**THE PROBLEM**.
Extract the lines up to and including the one that contains "1. A simple, human-readable", starting with the first line of the entries below, and omit the pictures.

[Stored items]
*** Begin section ***

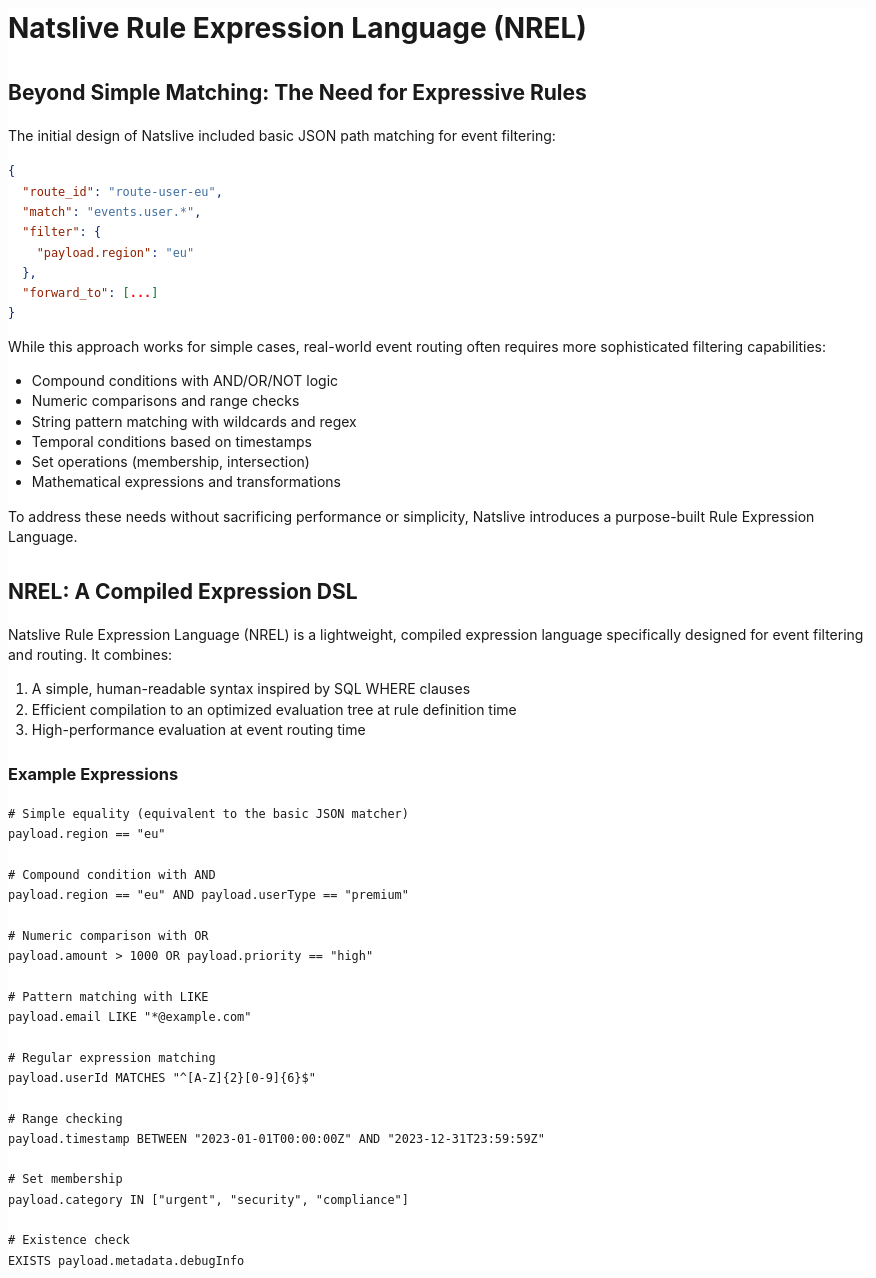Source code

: # Natslive Rule Expression Language (NREL)

## Beyond Simple Matching: The Need for Expressive Rules

The initial design of Natslive included basic JSON path matching for event filtering:

```json
{
  "route_id": "route-user-eu",
  "match": "events.user.*",
  "filter": {
    "payload.region": "eu"
  },
  "forward_to": [...]
}
```

While this approach works for simple cases, real-world event routing often requires more sophisticated filtering capabilities:

- Compound conditions with AND/OR/NOT logic
- Numeric comparisons and range checks
- String pattern matching with wildcards and regex
- Temporal conditions based on timestamps
- Set operations (membership, intersection)
- Mathematical expressions and transformations

To address these needs without sacrificing performance or simplicity, Natslive introduces a purpose-built Rule Expression Language.

## NREL: A Compiled Expression DSL

Natslive Rule Expression Language (NREL) is a lightweight, compiled expression language specifically designed for event filtering and routing. It combines:

1. A simple, human-readable syntax inspired by SQL WHERE clauses
2. Efficient compilation to an optimized evaluation tree at rule definition time
3. High-performance evaluation at event routing time

### Example Expressions

```
# Simple equality (equivalent to the basic JSON matcher)
payload.region == "eu"

# Compound condition with AND
payload.region == "eu" AND payload.userType == "premium"

# Numeric comparison with OR
payload.amount > 1000 OR payload.priority == "high"

# Pattern matching with LIKE
payload.email LIKE "*@example.com" 

# Regular expression matching
payload.userId MATCHES "^[A-Z]{2}[0-9]{6}$"

# Range checking
payload.timestamp BETWEEN "2023-01-01T00:00:00Z" AND "2023-12-31T23:59:59Z"

# Set membership
payload.category IN ["urgent", "security", "compliance"]

# Existence check
EXISTS payload.metadata.debugInfo
```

*** End section ***

**COMPLETED EXERCISE**.
Source code

: # Natslive Rule Expression Language (NREL)

## Beyond Simple Matching: The Need for Expressive Rules

The initial design of Natslive included basic JSON path matching for event filtering:

```json
{
  "route_id": "route-user-eu",
  "match": "events.user.*",
  "filter": {
    "payload.region": "eu"
  },
  "forward_to": [...]
}
```

While this approach works for simple cases, real-world event routing often requires more sophisticated filtering capabilities:

- Compound conditions with AND/OR/NOT logic
- Numeric comparisons and range checks
- String pattern matching with wildcards and regex
- Temporal conditions based on timestamps
- Set operations (membership, intersection)
- Mathematical expressions and transformations

To address these needs without sacrificing performance or simplicity, Natslive introduces a purpose-built Rule Expression Language.

## NREL: A Compiled Expression DSL

Natslive Rule Expression Language (NREL) is a lightweight, compiled expression language specifically designed for event filtering and routing. It combines:

1. A simple, human-readable syntax inspired by SQL WHERE clauses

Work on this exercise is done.